Recorded data:
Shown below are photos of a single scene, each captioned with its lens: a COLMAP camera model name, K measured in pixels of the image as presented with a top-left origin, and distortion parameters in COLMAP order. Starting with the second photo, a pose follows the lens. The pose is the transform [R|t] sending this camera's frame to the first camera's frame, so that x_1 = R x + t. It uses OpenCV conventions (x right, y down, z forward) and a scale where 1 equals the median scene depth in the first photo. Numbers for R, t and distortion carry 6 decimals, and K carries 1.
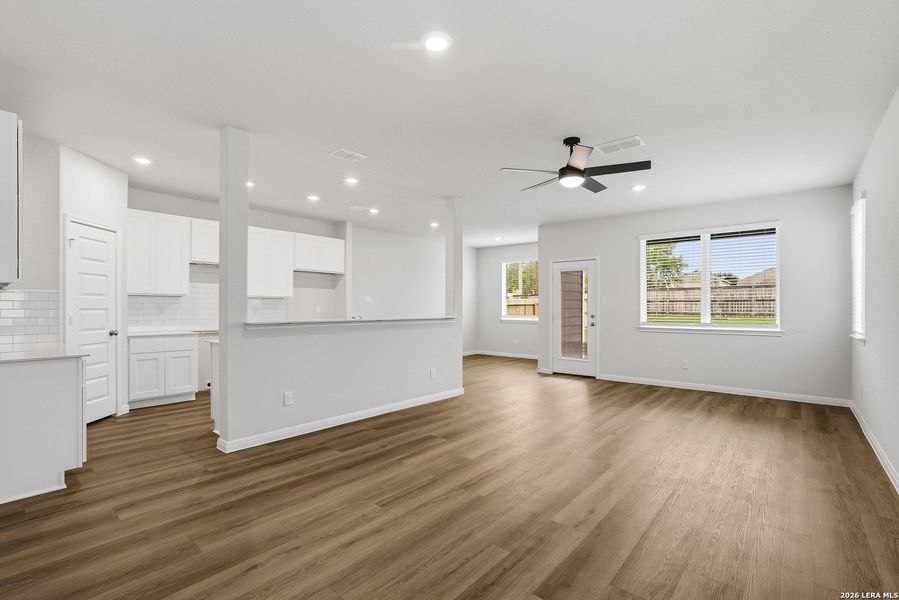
lens RADIAL K [[413.5, 0, 446.0], [0, 413.5, 307.4], [0, 0, 1]] dist [-0.043767, 0.023710]
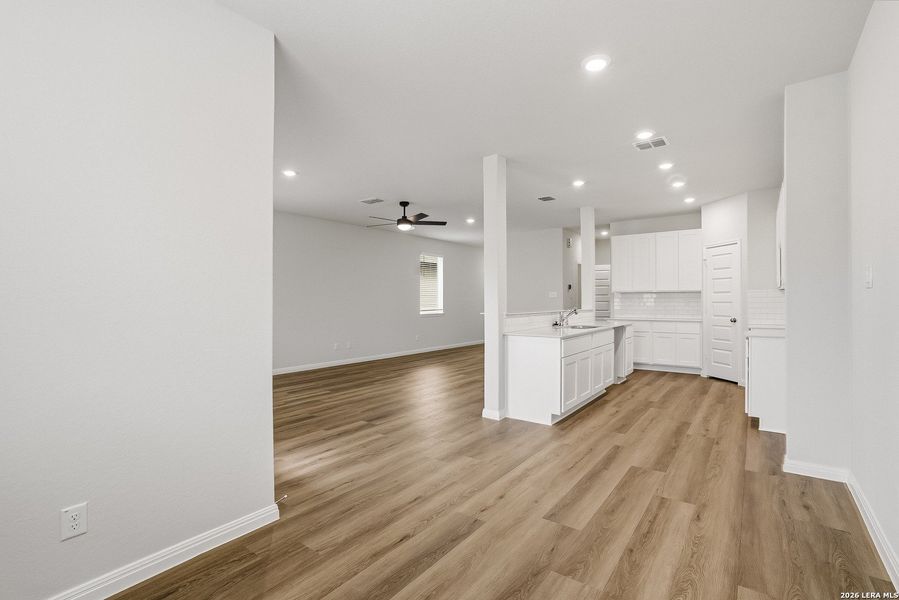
lens RADIAL K [[421.7, 0, 449.5], [0, 421.7, 300.0], [0, 0, 1]] dist [-0.046719, 0.023451]
pose [[-0.997299, 0.000539, -0.073445, 0.247004], [0.000293, 0.999994, 0.003359, -0.008458], [0.073446, 0.003328, -0.997294, 2.794357]]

Exercise directions:
The listing above needs to be output again exactly. Don't include the pictures.

Answer to this exercise:
Shown below are photos of a single scene, each captioned with its lens: a COLMAP camera model name, K measured in pixels of the image as presented with a top-left origin, and distortion parameters in COLMAP order. Starting with the second photo, a pose follows the lens. The pose is the transform [R|t] sending this camera's frame to the first camera's frame, so that x_1 = R x + t. It uses OpenCV conventions (x right, y down, z forward) and a scale where 1 equals the median scene depth in the first photo. Numbers for R, t and distortion carry 6 decimals, and K carries 1.
lens RADIAL K [[413.5, 0, 446.0], [0, 413.5, 307.4], [0, 0, 1]] dist [-0.043767, 0.023710]
lens RADIAL K [[421.7, 0, 449.5], [0, 421.7, 300.0], [0, 0, 1]] dist [-0.046719, 0.023451]
pose [[-0.997299, 0.000539, -0.073445, 0.247004], [0.000293, 0.999994, 0.003359, -0.008458], [0.073446, 0.003328, -0.997294, 2.794357]]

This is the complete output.